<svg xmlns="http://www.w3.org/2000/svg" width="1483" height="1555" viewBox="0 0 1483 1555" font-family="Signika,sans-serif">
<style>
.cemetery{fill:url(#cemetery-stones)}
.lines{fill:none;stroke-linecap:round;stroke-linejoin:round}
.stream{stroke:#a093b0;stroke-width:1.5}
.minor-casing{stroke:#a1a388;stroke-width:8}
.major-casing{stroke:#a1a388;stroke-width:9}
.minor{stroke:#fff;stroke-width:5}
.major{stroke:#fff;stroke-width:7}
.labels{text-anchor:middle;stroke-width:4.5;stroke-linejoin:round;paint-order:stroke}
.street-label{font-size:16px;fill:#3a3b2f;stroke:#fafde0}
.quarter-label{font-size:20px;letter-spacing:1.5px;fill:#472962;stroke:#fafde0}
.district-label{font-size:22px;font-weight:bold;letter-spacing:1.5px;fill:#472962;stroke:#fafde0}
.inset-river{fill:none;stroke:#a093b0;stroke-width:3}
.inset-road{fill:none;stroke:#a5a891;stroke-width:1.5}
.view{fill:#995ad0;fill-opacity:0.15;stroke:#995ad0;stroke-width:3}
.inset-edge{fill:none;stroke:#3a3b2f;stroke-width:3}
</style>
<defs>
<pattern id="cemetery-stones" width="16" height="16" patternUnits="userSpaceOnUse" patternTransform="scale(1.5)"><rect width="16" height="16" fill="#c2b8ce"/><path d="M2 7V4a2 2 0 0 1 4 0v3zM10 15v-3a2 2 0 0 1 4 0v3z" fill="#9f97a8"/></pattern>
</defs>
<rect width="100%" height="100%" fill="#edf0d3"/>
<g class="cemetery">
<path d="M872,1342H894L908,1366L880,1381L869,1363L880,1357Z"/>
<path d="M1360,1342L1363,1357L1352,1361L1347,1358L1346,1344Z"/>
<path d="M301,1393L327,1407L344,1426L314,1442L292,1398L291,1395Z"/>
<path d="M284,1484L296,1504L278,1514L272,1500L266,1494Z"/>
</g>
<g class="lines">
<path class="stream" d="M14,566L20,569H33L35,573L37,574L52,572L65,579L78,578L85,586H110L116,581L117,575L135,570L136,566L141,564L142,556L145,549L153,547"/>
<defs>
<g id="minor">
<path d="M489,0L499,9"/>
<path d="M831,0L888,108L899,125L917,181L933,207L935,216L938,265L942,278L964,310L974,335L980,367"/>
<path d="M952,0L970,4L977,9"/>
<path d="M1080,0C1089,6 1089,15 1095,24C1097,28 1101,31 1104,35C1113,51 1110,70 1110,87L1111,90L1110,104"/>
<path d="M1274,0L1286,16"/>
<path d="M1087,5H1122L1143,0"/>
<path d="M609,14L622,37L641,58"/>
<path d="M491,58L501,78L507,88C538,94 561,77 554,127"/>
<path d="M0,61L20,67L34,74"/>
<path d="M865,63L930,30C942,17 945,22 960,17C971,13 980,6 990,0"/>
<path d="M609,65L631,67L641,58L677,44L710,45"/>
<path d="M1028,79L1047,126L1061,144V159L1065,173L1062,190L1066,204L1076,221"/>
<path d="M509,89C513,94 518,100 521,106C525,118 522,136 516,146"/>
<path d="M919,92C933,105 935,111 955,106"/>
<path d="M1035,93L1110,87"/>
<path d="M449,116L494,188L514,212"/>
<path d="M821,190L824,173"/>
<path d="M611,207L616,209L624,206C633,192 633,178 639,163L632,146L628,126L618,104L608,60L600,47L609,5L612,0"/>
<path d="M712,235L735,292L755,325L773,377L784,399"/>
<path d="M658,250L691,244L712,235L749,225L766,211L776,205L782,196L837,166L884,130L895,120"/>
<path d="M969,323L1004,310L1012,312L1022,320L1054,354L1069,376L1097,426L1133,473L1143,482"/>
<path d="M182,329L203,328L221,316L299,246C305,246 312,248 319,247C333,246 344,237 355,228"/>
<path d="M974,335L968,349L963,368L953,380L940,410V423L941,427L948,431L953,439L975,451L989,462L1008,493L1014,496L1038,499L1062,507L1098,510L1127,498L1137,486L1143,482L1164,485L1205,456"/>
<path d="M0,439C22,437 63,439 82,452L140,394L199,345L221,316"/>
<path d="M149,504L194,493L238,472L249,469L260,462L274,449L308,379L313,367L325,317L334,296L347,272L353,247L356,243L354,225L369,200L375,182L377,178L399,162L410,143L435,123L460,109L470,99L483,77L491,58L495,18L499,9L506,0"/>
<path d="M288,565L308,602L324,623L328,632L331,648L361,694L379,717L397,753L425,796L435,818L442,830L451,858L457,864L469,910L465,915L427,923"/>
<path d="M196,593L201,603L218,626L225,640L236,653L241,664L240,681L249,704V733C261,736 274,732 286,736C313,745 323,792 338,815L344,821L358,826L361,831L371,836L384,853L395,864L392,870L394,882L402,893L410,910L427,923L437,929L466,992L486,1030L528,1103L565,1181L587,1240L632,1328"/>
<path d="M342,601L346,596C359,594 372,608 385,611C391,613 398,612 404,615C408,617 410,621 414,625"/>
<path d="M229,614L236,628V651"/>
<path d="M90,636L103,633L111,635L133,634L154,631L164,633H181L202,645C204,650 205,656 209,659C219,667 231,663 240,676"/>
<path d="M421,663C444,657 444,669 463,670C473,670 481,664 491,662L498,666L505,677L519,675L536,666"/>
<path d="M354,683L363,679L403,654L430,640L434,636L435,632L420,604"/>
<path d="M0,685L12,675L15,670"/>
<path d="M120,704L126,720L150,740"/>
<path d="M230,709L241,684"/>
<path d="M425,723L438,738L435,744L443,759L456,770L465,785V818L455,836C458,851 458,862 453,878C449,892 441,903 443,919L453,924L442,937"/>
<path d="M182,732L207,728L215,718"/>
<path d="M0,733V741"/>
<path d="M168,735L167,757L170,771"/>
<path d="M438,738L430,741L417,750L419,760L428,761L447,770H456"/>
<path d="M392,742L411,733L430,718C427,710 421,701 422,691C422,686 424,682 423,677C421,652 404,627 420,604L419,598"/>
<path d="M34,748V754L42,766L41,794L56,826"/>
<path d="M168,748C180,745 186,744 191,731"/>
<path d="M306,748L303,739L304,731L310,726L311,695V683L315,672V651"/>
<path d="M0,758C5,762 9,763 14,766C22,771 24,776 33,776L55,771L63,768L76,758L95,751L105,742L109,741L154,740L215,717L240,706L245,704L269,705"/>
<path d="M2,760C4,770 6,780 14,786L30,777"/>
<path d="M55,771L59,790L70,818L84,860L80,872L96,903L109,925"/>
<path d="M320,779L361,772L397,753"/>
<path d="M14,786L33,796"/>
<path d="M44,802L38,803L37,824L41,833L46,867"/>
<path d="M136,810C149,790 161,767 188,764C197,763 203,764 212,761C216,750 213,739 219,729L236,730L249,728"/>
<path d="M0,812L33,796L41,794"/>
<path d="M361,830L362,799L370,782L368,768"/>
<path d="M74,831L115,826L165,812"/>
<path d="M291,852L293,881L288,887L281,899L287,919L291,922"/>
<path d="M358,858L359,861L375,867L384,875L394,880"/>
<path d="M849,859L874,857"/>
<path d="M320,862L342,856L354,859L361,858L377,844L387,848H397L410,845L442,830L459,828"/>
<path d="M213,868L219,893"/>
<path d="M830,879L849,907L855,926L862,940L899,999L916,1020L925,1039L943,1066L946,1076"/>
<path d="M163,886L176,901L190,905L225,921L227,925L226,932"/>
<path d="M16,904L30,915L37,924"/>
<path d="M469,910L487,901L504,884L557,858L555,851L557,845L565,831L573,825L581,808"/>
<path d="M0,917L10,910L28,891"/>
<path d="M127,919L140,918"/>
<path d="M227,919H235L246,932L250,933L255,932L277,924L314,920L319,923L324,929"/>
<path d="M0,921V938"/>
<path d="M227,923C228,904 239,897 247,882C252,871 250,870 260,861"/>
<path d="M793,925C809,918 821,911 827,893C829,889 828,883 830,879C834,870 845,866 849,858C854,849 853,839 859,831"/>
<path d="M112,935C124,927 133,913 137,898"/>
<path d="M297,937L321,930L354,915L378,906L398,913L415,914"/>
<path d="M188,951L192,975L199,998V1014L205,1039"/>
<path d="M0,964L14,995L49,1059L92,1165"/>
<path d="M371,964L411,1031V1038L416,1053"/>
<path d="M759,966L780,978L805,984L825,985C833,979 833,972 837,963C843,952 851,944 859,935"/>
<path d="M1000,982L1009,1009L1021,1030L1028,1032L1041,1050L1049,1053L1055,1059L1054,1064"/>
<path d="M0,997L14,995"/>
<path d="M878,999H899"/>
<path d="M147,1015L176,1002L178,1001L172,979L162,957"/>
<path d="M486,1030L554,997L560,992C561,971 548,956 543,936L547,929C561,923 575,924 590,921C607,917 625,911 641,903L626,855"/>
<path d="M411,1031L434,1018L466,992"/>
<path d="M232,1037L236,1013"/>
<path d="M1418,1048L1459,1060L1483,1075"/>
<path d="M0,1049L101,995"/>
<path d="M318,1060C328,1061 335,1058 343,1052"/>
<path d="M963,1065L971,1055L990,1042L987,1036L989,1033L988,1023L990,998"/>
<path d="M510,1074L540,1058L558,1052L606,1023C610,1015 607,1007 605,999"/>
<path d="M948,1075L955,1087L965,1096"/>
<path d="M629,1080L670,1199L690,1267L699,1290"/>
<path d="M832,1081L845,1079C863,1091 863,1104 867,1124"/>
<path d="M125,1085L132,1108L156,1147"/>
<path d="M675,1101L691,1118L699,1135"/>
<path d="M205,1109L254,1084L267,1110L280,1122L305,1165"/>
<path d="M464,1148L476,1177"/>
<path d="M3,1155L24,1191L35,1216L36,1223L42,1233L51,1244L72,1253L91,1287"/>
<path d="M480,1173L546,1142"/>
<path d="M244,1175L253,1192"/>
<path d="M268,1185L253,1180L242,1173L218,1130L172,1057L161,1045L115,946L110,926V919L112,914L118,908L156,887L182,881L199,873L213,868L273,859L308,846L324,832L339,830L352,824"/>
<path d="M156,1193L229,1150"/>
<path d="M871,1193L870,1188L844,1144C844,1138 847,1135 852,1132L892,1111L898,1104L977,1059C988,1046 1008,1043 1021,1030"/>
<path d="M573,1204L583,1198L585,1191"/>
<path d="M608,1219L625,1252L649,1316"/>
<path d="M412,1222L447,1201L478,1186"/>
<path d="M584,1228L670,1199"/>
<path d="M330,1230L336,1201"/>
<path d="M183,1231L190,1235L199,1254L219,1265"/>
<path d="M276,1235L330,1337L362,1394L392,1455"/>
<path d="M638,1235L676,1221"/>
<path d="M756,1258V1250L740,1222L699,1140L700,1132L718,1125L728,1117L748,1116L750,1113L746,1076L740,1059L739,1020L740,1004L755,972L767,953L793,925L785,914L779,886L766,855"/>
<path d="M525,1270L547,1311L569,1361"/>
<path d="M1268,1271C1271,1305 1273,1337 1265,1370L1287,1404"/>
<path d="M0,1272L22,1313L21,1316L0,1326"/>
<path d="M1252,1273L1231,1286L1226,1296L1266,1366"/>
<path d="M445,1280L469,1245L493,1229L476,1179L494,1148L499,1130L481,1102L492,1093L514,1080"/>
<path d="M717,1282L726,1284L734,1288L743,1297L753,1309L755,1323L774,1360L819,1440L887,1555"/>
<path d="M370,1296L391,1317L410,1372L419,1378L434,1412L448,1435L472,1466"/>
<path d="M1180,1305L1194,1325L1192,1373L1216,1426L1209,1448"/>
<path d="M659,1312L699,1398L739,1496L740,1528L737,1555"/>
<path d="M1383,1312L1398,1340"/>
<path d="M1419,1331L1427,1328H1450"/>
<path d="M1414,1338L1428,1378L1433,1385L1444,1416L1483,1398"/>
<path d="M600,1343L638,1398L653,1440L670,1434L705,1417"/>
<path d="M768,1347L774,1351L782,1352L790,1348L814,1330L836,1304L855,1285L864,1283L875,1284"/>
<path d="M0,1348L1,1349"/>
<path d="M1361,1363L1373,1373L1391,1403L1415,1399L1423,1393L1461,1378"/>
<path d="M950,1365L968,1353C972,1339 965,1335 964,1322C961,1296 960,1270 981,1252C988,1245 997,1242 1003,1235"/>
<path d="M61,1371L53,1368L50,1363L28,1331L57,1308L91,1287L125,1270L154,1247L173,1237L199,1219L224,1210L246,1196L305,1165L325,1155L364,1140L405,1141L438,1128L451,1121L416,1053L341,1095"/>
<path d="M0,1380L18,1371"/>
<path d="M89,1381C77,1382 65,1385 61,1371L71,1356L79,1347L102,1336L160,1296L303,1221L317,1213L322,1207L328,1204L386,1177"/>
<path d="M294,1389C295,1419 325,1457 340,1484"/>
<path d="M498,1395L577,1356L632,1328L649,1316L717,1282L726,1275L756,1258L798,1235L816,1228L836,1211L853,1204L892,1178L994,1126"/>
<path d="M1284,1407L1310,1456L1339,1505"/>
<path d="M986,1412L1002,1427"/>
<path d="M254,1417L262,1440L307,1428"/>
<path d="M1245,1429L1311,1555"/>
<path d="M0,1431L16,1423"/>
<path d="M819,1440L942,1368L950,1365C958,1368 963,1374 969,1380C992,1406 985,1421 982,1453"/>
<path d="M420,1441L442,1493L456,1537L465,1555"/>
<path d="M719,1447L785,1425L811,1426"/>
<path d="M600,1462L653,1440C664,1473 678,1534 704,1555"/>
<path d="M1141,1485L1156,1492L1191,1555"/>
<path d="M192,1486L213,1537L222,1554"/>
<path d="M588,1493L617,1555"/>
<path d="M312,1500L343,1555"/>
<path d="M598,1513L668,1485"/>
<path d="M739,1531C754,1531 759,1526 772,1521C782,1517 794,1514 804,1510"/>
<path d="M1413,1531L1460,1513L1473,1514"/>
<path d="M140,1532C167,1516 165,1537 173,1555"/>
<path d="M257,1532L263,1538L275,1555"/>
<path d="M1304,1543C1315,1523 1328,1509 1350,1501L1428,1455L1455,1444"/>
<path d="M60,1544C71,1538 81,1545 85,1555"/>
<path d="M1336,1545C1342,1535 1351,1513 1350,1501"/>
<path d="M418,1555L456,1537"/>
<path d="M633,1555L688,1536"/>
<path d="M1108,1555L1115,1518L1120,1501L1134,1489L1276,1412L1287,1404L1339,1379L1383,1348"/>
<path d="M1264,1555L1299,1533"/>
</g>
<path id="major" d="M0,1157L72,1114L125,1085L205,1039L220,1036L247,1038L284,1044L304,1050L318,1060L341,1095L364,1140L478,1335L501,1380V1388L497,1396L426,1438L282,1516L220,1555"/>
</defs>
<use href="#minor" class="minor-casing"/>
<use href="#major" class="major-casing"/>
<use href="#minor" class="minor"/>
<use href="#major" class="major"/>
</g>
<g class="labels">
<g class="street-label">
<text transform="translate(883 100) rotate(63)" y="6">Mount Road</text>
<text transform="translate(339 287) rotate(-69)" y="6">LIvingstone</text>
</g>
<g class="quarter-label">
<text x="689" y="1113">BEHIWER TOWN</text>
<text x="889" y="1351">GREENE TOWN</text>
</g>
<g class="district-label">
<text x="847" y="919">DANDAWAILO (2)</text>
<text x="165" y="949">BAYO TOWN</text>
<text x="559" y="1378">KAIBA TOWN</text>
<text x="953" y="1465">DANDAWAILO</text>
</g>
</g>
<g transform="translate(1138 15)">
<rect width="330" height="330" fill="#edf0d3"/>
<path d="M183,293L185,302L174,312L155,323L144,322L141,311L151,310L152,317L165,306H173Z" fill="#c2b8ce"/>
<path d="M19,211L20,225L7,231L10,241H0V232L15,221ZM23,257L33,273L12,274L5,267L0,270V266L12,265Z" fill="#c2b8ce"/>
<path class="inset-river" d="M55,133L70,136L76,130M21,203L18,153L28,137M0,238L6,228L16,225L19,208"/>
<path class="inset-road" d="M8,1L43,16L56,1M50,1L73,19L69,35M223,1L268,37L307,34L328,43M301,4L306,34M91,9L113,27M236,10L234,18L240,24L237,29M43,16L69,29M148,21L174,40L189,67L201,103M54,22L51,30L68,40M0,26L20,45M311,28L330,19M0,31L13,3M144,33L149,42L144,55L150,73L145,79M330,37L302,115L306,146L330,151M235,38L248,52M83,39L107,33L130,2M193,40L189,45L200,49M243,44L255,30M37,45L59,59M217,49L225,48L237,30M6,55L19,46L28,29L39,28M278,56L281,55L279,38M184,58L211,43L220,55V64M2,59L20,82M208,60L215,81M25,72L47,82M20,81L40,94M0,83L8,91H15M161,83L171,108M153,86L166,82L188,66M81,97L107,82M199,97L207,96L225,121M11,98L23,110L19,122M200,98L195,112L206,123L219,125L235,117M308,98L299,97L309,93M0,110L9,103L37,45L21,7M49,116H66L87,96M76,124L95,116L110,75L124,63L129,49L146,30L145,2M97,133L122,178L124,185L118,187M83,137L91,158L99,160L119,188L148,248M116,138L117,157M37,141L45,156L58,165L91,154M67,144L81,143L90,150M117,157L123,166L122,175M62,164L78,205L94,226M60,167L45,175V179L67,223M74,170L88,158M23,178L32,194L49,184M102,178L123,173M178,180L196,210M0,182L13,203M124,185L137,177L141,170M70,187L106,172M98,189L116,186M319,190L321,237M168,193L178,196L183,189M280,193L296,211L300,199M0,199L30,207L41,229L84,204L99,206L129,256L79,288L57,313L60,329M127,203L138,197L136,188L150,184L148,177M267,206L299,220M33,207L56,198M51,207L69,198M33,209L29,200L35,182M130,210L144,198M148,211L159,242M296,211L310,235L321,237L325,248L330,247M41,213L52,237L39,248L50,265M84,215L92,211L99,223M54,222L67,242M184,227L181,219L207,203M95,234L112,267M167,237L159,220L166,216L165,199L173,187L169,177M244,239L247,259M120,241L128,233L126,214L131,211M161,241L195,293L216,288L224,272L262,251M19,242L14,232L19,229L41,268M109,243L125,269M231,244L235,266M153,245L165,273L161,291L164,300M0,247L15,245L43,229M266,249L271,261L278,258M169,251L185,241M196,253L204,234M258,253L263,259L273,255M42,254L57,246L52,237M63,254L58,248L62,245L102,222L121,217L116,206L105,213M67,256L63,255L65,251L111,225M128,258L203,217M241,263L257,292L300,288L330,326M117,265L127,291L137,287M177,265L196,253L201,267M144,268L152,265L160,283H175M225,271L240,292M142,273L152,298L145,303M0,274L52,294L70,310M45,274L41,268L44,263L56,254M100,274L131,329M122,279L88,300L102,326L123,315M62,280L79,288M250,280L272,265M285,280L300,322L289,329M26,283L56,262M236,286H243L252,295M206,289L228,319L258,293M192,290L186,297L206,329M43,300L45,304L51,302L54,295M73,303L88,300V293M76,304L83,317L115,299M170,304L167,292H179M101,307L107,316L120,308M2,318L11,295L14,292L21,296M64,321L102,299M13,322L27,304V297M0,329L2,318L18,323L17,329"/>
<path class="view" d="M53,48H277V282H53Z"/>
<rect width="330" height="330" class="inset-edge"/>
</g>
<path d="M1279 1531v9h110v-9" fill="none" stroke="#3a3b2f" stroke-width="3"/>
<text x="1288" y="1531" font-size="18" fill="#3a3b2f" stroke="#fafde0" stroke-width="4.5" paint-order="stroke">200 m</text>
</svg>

_Requirement_
Gather from the records above every line containing the string "lines".

_Result for this exercise_
.lines{fill:none;stroke-linecap:round;stroke-linejoin:round}
<g class="lines">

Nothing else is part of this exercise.